During the COVID pandemic, some of the method’s founders and instructors developed guidance on how to instruct and perform playback online. Beverly and John will provide instruction on how to use Zoom or other online meeting software, how to create a stage, the use of props such as boxes, scarves, etc.
Persons with disabilities are encouraged to participate, as are musicians, singers, storytellers, and listeners. This workshop is open to all, aged 14 to 90+. As playback includes movement, participants will be encouraged to wear comfortable clothes. We will act, laugh, cry, dance, sing, and otherwise wade in virtual waters.
Leader Experience
Beverly G. Ward and John Heimburg have been acting and co-facilitating workshops together for more than seven years. Beverly serves Southeastern Yearly Meeting as field secretary for Earthcare. And, through the arts, Beverly and John share the urgent need for Earthcare.

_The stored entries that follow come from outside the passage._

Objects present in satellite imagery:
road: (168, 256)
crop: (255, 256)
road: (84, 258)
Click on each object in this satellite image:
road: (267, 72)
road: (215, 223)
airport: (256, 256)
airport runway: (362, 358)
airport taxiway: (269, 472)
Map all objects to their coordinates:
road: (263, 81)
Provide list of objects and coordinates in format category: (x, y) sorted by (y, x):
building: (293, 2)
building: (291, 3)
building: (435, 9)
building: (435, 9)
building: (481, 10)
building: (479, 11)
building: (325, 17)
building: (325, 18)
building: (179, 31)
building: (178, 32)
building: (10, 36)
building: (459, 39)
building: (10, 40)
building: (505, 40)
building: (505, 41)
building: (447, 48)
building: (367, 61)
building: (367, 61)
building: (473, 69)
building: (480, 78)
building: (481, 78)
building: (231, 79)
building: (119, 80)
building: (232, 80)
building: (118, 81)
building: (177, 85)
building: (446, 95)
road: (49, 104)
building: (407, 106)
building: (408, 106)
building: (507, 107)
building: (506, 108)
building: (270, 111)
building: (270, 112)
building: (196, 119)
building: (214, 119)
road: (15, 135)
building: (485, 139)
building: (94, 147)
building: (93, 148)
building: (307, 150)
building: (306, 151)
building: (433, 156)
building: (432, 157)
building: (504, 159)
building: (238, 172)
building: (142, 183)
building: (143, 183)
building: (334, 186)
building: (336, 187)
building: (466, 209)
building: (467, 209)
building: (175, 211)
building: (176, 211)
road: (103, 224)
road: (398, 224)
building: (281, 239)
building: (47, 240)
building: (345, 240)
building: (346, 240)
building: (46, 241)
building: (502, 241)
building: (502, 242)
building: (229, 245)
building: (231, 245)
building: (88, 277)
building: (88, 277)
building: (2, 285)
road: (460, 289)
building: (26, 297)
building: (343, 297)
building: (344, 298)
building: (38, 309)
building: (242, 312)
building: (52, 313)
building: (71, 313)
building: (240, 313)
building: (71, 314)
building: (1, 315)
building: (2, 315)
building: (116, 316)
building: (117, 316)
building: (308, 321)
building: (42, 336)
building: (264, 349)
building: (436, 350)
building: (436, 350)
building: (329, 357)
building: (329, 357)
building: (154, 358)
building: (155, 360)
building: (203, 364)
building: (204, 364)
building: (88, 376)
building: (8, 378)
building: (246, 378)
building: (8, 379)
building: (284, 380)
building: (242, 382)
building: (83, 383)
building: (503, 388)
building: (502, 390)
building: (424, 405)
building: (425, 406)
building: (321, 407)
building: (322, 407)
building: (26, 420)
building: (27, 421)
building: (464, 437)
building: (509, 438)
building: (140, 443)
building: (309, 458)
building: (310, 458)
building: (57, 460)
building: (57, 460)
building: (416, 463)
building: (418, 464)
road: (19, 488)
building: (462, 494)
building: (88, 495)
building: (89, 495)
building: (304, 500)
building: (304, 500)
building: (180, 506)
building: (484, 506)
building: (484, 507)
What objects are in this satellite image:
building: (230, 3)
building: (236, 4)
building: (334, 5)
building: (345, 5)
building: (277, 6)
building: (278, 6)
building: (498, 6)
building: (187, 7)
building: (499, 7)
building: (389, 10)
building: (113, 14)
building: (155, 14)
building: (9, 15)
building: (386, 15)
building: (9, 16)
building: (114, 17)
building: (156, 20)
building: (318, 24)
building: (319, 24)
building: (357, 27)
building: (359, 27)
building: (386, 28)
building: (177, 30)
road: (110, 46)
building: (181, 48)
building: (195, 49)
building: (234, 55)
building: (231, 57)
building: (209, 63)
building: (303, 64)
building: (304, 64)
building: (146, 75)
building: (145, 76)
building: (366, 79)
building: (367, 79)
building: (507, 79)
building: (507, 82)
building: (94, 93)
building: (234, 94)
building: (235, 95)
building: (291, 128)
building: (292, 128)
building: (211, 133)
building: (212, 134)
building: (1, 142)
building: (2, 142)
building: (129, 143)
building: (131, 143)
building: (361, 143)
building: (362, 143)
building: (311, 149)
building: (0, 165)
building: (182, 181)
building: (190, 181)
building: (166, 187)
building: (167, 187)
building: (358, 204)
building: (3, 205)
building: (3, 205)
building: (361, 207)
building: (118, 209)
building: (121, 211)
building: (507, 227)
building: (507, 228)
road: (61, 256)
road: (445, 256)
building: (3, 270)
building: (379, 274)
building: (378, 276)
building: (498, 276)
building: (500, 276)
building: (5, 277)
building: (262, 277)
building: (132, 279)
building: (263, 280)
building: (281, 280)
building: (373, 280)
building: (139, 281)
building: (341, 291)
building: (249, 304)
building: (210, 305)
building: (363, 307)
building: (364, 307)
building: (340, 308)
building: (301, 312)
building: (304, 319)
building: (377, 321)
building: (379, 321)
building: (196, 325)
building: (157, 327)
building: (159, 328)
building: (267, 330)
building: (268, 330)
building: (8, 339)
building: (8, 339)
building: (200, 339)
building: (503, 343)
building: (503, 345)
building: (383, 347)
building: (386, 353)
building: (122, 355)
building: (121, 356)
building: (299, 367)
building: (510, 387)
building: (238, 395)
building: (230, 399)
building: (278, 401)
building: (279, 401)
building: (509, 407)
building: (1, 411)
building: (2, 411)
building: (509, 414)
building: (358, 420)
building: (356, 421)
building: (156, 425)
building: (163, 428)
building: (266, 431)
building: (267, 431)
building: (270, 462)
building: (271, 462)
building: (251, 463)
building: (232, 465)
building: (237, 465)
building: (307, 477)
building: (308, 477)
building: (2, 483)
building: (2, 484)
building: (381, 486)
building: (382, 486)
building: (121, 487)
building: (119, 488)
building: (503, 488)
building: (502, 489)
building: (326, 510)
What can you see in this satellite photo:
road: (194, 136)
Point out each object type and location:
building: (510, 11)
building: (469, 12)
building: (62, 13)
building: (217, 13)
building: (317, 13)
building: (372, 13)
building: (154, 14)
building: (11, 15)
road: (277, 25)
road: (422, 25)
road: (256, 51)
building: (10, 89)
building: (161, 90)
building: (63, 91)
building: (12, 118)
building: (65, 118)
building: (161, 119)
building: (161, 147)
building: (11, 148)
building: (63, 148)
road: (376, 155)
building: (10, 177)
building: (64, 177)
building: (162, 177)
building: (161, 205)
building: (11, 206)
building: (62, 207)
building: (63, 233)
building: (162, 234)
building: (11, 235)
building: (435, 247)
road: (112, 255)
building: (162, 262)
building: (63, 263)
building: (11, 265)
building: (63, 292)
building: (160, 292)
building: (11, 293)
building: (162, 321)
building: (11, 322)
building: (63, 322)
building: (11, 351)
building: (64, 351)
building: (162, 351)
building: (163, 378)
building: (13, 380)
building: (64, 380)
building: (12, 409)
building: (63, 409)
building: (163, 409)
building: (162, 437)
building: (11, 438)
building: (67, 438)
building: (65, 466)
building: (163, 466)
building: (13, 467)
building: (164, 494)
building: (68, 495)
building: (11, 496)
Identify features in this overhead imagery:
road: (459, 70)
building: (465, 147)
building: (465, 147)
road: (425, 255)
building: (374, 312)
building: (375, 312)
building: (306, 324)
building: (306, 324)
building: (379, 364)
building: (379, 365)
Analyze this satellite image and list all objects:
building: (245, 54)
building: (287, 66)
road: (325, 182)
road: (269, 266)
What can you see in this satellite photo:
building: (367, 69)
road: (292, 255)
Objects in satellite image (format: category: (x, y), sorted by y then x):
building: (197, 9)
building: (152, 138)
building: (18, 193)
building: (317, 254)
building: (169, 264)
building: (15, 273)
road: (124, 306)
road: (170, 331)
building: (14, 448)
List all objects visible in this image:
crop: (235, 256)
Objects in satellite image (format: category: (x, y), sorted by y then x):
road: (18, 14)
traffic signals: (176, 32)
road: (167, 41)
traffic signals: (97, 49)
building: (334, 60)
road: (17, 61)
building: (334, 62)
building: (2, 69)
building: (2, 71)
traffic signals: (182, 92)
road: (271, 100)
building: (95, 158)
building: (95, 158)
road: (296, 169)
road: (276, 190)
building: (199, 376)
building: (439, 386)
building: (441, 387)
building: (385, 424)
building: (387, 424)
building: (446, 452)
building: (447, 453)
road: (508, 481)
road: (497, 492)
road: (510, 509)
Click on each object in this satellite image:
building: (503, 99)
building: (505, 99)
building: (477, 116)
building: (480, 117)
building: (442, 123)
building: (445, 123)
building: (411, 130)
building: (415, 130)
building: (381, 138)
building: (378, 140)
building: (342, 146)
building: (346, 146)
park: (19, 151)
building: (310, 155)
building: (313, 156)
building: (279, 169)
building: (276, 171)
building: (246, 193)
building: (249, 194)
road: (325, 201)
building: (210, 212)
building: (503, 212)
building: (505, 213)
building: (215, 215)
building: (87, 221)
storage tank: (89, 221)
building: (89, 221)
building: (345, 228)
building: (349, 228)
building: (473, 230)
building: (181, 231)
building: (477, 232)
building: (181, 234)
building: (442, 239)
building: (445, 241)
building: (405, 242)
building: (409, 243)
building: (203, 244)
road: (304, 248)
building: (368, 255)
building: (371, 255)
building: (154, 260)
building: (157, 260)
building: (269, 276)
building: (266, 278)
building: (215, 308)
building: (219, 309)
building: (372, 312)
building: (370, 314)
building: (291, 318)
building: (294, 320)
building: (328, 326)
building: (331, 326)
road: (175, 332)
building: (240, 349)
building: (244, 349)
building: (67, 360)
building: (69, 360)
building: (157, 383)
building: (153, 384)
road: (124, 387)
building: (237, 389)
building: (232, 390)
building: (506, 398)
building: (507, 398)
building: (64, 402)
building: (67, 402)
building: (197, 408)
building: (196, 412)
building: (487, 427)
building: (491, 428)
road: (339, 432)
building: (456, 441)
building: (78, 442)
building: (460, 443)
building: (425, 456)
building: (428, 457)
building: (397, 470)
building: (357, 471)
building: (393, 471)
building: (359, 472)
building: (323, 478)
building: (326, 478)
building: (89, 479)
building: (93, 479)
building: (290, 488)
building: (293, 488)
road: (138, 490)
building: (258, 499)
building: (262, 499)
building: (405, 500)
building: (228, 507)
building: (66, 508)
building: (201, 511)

Both are experienced performers with a playback theatre troupe, Living Mirror Playback, and both collaborate with theatrical works such as Climate Change Theatre Action. Together they have decades of experience in classroom teaching, and Beverly has also worked with Friends Peace Teams, Paz en las Americas in Colombia.
The duo has conducted and participated in workshops for the Alternatives to Violence Project. AVP is a grassroots, worldwide movement dedicated to building peace in ourselves, our homes, schools, institutions and communities. This model forms the basis of this workshop’s facilitation style. Throughout the workshop they have geared for the FGC 2025 Gathering, John and Beverly will share ideas on collaboration, building community, and peacemaking.”